● **Assignment**: Among the following entries, say how many lines contain the word "Frankrijk"; the answer is a number and nothing else.

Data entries
+ + + + + + +

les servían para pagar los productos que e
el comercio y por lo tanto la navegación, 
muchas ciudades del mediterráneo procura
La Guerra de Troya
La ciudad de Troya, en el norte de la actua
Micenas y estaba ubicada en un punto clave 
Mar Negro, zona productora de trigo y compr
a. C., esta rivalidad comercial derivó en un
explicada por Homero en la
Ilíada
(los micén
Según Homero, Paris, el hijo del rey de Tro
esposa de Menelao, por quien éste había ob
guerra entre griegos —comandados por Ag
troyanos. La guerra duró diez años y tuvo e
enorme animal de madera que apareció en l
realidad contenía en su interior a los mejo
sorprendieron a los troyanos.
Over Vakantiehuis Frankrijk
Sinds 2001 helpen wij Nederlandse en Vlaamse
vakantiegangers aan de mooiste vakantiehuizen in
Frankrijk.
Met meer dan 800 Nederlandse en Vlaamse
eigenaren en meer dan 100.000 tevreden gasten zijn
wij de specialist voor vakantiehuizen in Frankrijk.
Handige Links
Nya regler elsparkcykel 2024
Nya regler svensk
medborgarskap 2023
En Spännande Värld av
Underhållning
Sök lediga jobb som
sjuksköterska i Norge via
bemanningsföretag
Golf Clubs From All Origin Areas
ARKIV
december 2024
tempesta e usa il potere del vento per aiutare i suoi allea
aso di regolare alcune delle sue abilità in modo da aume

+ + + + + + +

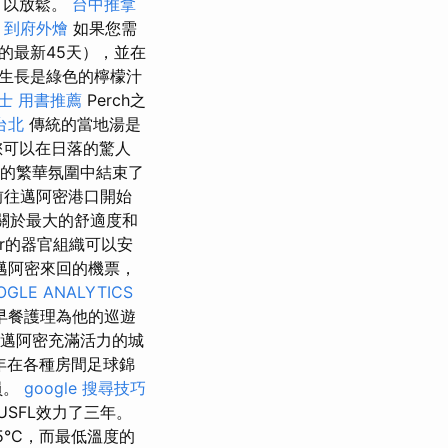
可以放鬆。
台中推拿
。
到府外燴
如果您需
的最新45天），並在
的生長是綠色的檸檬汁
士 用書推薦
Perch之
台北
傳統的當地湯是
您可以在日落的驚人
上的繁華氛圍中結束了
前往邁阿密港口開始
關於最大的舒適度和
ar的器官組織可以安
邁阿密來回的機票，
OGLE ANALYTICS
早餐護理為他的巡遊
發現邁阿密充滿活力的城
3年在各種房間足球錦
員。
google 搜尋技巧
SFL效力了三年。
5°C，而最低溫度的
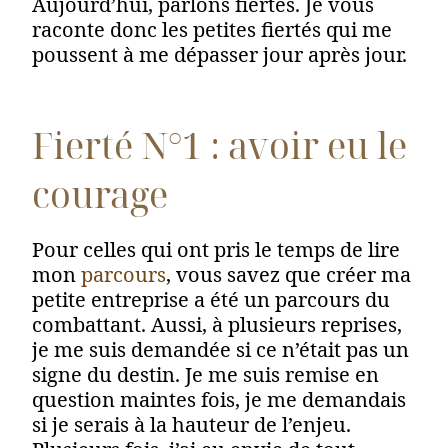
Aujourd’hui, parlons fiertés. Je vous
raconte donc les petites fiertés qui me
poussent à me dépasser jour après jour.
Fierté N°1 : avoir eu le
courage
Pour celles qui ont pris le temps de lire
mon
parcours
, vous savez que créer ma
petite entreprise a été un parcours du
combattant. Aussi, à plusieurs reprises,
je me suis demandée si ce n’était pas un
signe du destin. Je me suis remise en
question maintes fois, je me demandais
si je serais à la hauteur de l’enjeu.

+ + + + + + +

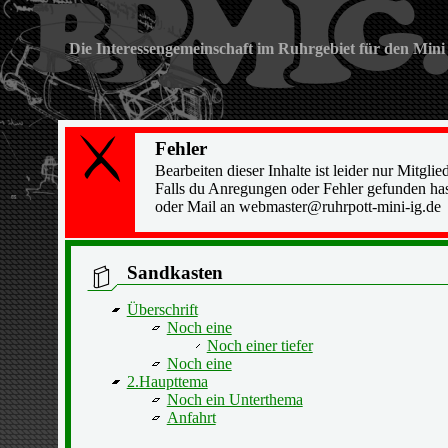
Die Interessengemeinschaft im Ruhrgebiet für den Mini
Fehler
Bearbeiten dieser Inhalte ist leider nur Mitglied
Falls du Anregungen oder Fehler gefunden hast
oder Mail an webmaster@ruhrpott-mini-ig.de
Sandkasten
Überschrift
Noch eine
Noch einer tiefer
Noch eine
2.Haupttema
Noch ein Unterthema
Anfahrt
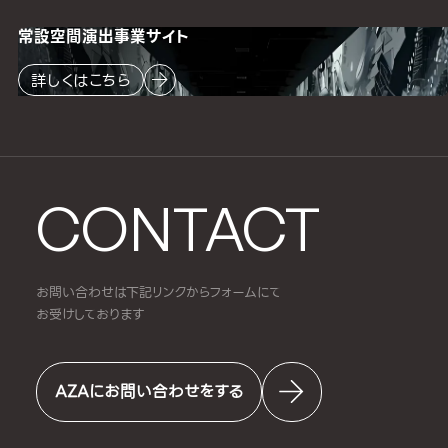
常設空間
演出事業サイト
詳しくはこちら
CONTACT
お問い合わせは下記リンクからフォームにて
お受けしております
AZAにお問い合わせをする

+ + + + + + +

● **Response to this exercise**: 3